Page:
--- begin ---
# Persistence of External Objects

For the benefit of object persistence, the pickle module supports the notion of a reference to an object outside the pickled data stream. Such objects are referenced by a persistent ID, which should be either a string of alphanumeric characters (for protocol 0) 5 or just an arbitrary object (for any newer protocol).

The resolution of such persistent IDs is not defined by the pickle module; it will delegate this resolution to the user-defined methods on the pickler and unpickler, persistent_id() and persistent_load() respectively.

To pickle objects that have an external persistent ID, the pickler must have a custom persistent_id() method that takes an object as an argument and returns either None or the persistent ID for that object. When None is returned, the pickler simply pickles the object as normal. When a persistent ID string is returned, the pickler will pickle that object, along with a marker so that the unpickler will recognize it as a persistent ID.

To unpickle external objects, the unpickler must have a custom persistent_load() method that takes a persistent ID object and returns the referenced object.

Here is a comprehensive example presenting how persistent ID can be used to pickle external objects by reference.

In [1]:
import pickle
import sqlite3
from collections import namedtuple
# Simple class representing a record in our database.
MemoRecord = namedtuple("MemoRecord", "key, task")

In [5]:
class DBPickler(pickle.Pickler):
  def persistent_id(self, obj):
    # Instead of pickling MemoRecord as a regular class instance, we emit a
    # persistent ID.
  
    if isinstance(obj, MemoRecord):
      # Here, our persistent ID is simply a tuple, containing a tag and a
      # key, which refers to a specific record in the database.
      return ("MemoRecord", obj.key)
    else:
      # If obj does not have a persistent ID, return None. This means obj
      # needs to be pickled as usual.
      return None

In [16]:
class DBUnpickler(pickle.Unpickler):

    def __init__(self, file, connection):
        super().__init__(file)
        self.connection = connection

    def persistent_load(self, pid):
        # This method is invoked whenever a persistent ID is encountered.
        # Here, pid is the tuple returned by DBPickler.
        cursor = self.connection.cursor()
        type_tag, key_id = pid
        if type_tag == "MemoRecord":
            # Fetch the referenced record from the database and return it.
--- end ---
Problems:
(1) Reproduce the persistence page from "self.connection = connection" through "returned by DBPickler.", switching "pid" to "persistent_key".
(2) According to the persistence page, what does the pickler do when its persistent_id() method returns None?
(3) Write the next part of the persistence page, picking up right after its last line.

Information shown:
--- begin ---
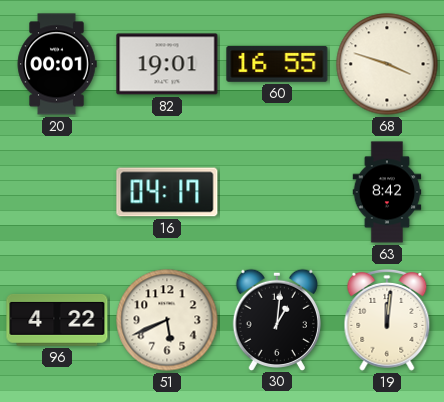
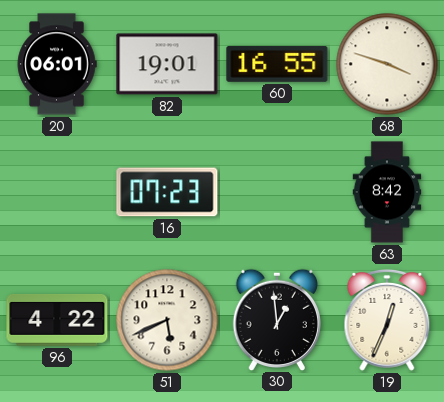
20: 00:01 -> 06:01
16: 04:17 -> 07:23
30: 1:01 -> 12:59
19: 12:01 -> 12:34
--- end ---
Replies:
(1)
self.connection = connection

    def persistent_load(self, persistent_key):
        # This method is invoked whenever a persistent ID is encountered.
        # Here, persistent_key is the tuple returned by DBPickler.

(2) It pickles the object as normal.

(3)
            cursor.execute("SELECT * FROM memos WHERE key=?", (str(key_id),))
            key, task = cursor.fetchone()
            return MemoRecord(key, task)
        else:
            # Always raises an error if you cannot return the correct object.
            # Otherwise, the unpickler will think None is the object referenced
            # by the persistent ID.
            raise pickle.UnpicklingError("unsupported persistent object")

In [17]:
def main():
    import io
    import pprint

    # Initialize and populate our database.
    conn = sqlite3.connect(":memory:")
    cursor = conn.cursor()
    cursor.execute("CREATE TABLE memos(key INTEGER PRIMARY KEY, task TEXT)")
    tasks = (
        'give food to fish',
        'prepare group meeting',
        'fight with a zebra',
        )
    for task in tasks:
        cursor.execute("INSERT INTO memos VALUES(NULL, ?)", (task,))

    # Fetch the records to be pickled.
    cursor.execute("SELECT * FROM memos")
    memos = [MemoRecord(key, task) for key, task in cursor]
    # Save the records using our custom DBPickler.
    file = io.BytesIO()
    DBPickler(file).dump(memos)

    print("Pickled records:")
    pprint.pprint(memos)

    # Update a record, just for good measure.
    cursor.execute("UPDATE memos SET task='learn italian' WHERE key=1")

    # Load the records from the pickle data stream.
    file.seek(0)
    memos = DBUnpickler(file, conn).load()

    print("Unpickled records:")
    pprint.pprint(memos)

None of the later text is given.